Good point: there’s only so much energy. What is spent on appearance or self-regarding is lost to the work.
Disclaimer: I don’t usually use the word “hipster” because it is (even with your article) quite ambiguous and potentially offensive. Anyway.
What is the consequence as claiming the hipster’s art is “everywhere”? When I read poets like Reines, I’m seeing so many more corners, so much more seclusion, a bending of everywhere being harnessed by a dampened American cultural vision. Perhaps there is a sense of “cool” that exists beyond our national ephemera, but I don’t think that universality, that cultural cooperation, is operating within the poets above. At the same time, however, how old are these poets?

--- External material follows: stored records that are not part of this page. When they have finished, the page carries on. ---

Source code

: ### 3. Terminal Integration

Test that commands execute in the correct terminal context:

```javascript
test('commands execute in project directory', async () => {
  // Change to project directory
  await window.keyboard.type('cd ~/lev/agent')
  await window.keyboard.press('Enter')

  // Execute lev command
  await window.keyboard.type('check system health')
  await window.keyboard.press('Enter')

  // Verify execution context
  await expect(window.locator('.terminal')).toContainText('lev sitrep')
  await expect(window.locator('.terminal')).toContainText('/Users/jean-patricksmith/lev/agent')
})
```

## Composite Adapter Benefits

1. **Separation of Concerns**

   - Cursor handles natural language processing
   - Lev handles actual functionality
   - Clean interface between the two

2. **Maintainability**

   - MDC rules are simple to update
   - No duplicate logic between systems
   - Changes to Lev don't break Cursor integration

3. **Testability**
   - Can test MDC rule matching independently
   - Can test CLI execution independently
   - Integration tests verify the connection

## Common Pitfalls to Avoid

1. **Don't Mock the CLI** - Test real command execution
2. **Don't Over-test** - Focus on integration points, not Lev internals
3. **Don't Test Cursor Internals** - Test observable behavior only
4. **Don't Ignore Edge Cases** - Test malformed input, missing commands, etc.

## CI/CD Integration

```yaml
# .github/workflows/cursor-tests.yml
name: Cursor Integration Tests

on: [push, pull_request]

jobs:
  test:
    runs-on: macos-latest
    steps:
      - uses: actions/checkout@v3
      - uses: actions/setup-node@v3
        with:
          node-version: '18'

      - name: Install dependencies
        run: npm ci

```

Attending a Flying Lotus show last night I realized the sake of “cool” electronic music is changing so rapidly that one must sacrifice their own passions for music to seek out the current hipness, the current trends. Are the poets hip right now actually hip from yesterday?
I’m curious, also, because of your Tzara references, if you found any insights into the “performances” of the hipster poet. When living in Philadelphia a couple years ago, the coolest poetry readings also had the most disappointing “readings,” same going for New York. I would say that trimmed, cream-soaked fat of identity exists here in the lives of Seattle poets as well, but I’m blind to my own city.
Hi, Greg: I’m interested in the power of categories (both assumed, tacit and named, even marketed). Taking offense when someone engages with your work or with your author-function is like biting a chilli-dog and blaming the vendor for your taste in underpants. I don’t like analogies, do you Greg?
Where was I? Ah, yes, logos: yes, being hip takes time and hipness is a performance. My question would be: what activity isn’t a performance? Why do we call teaching or acting or ballet a performance but not mopping the office floor or serving food or picking grapes as much a performance? We need to sharpen our tools, Greg, even if it means making others think about their allegiances or making a hammer sing.